The Chairman and Medical Director of the International Myeloma Foundation, Brian G.M. Durie, MD, asked after the meeting to comment on Dr. Mateos's study, though, was underwhelmed, saying that he did not think it would have all that much impact.
“One of the crucial issues in myeloma is how intensive induction should be and what is the ideal duration,” he said in a telephone interview. “Dr. Mateos's patients in both study arms were randomized to maintenance, and all patients had equal duration of therapy, so this doesn't really help answer the question about duration or the need for maintenance.”
Dr. Durie said he would like to get away from the word maintenance—“It implies that the patient is in complete remission and then is given treatment to prevent relapse. But another concept is that of ongoing active treatment, as in the Mateos study.

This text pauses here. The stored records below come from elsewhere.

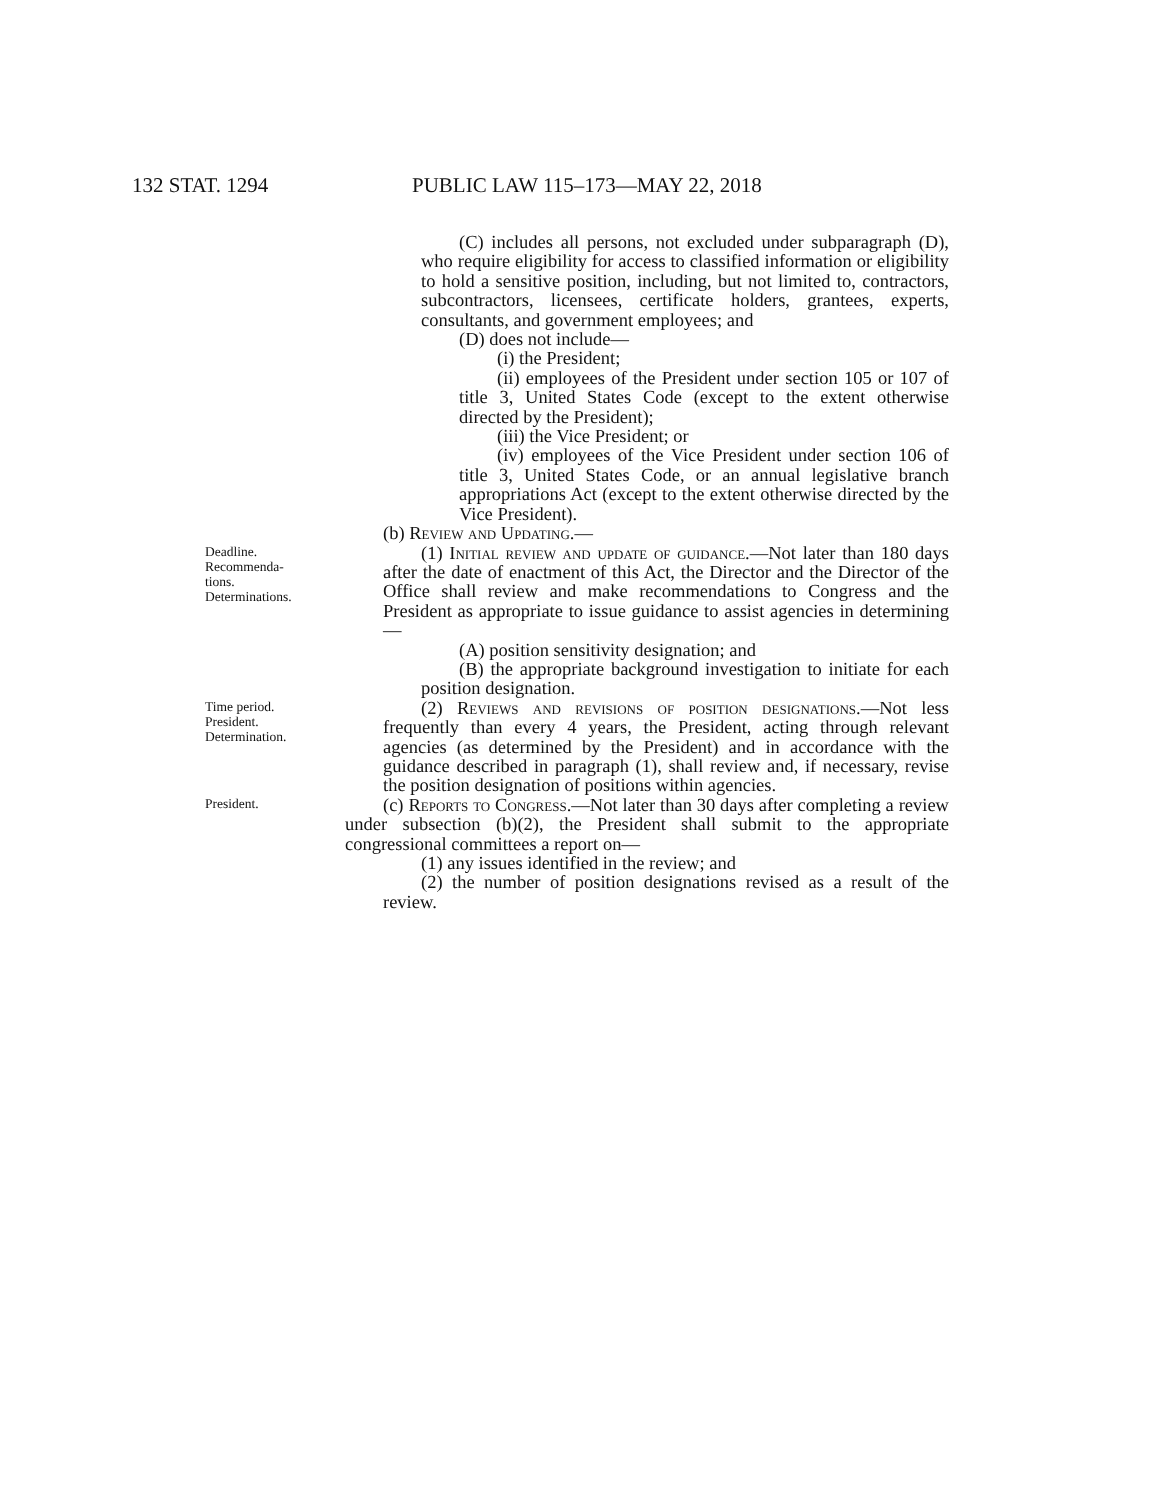132 STAT. 1294 PUBLIC LAW 115–173—MAY 22, 2018
(C) includes all persons, not excluded under subparagraph (D), who require eligibility for access to classified information or eligibility to hold a sensitive position, including, but not limited to, contractors, subcontractors, licensees, certificate holders, grantees, experts, consultants, and government employees; and
(D) does not include—
(i) the President;
(ii) employees of the President under section 105 or 107 of title 3, United States Code (except to the extent otherwise directed by the President);
(iii) the Vice President; or
(iv) employees of the Vice President under section 106 of title 3, United States Code, or an annual legislative branch appropriations Act (except to the extent otherwise directed by the Vice President).
(b) Review and Updating.—
Deadline.
Recommenda-
tions.
Determinations.
(1) Initial review and update of guidance.—Not later than 180 days after the date of enactment of this Act, the Director and the Director of the Office shall review and make recommendations to Congress and the President as appropriate to issue guidance to assist agencies in determining—
(A) position sensitivity designation; and
(B) the appropriate background investigation to initiate for each position designation.
Time period.
President.
Determination.
(2) Reviews and revisions of position designations.—Not less frequently than every 4 years, the President, acting through relevant agencies (as determined by the President) and in accordance with the guidance described in paragraph (1), shall review and, if necessary, revise the position designation of positions within agencies.
President.
(c) Reports to Congress.—Not later than 30 days after completing a review under subsection (b)(2), the President shall submit to the appropriate congressional committees a report on—
(1) any issues identified in the review; and
(2) the number of position designations revised as a result of the review.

“Patients were not in remission but were receiving ongoing active therapy, and the question then is the duration of ongoing active therapy.”
The two combination regimens in this trial were active and producing good results, Dr. Durie continued, but he pointed out that high response rates were also being reported in many other bortezomib (Velcade) studies at this meeting.
“One Velcade study, the EVOLUTION trial, had a 100% response rate, so the response rates in Dr. Mateos's study were certainly by no means the best with Velcade combinations, or even other combinations. This study is not game changing,” he said.
Dr. Durie went so far as to question why this study was even chosen as a plenary presentation: “I was puzzled about that,” he said. “We [at the International Myeloma Foundation] interviewed 50 or 60 myeloma investigators as part of our activities at ASH, and we asked that question.
“And we got mixed answers, many saying that Dr. Mateos's study was interesting but it was not a treatment-changing abstract.”